* _Extrait source_
Le Postcolonial ex ante ?
Le « Tiers Monde »
Sous-développement et développement
Georges Balandier
Cahier n°27
Notes de lecture 2
Le texte ci-dessous n’a pas d’autre ambition que de proposer une lecture résumée, et toujours d’actualité, d’une partie des analyses de la revue « Le Tiers Monde», avec citations des auteurs
(Notes 1 sur le blog du 11/02/11)
La mise en rapport de sociétés « différentes » et le problème du sous-développement –G.Balandier
(pages 119 à 135)
Le rappel historique des relations entre sociétés « différentes » au cours des âges, a montré que les effets de domination ont toujours existé, à partir du moment où des sociétés fermées, immobiles, en équilibre interne supposé, sont entrées en contact avec d’autres, plus puissantes ou plus mobiles.

* _Énoncé de l'exercice_
Poursuivez, s'il vous plaît, l'extrait sur le sous-développement à partir de sa dernière phrase. La liste qui suit forme un matériau distinct de l'extrait sur le sous-développement.

* _Données fournies_

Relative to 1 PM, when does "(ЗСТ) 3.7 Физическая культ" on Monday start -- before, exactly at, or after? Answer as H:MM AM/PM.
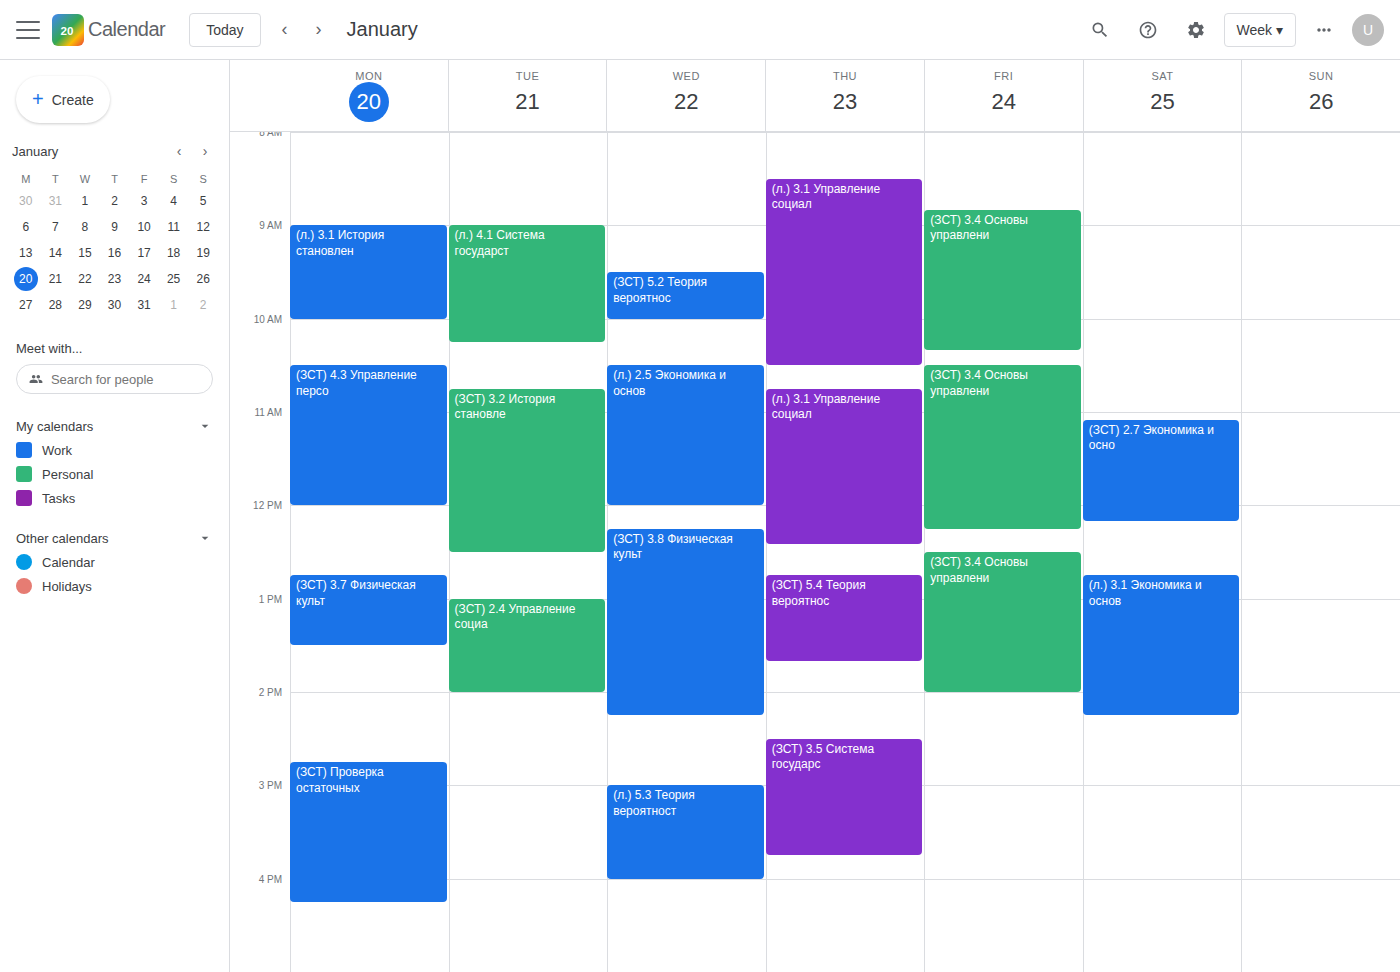
12:45 PM -- before 1 PM, 15 minutes above the 1 PM line.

* _Résultat de la tâche_
A la période moderne du déclin d’un certain colonialisme, car depuis beaucoup d’autres se sont manifestés sous d’autres formes qui ne disaient pas leur nom, l’équipe Balandier a donc porté son attention sur ce type de relations inégales, en approfondissant le concept et la situation de « sous-développement ».
Le lecteur aura remarqué que cette analyse est effectuée en dehors de tout apriori idéologique, sur un plan que je qualifierais volontiers de technique.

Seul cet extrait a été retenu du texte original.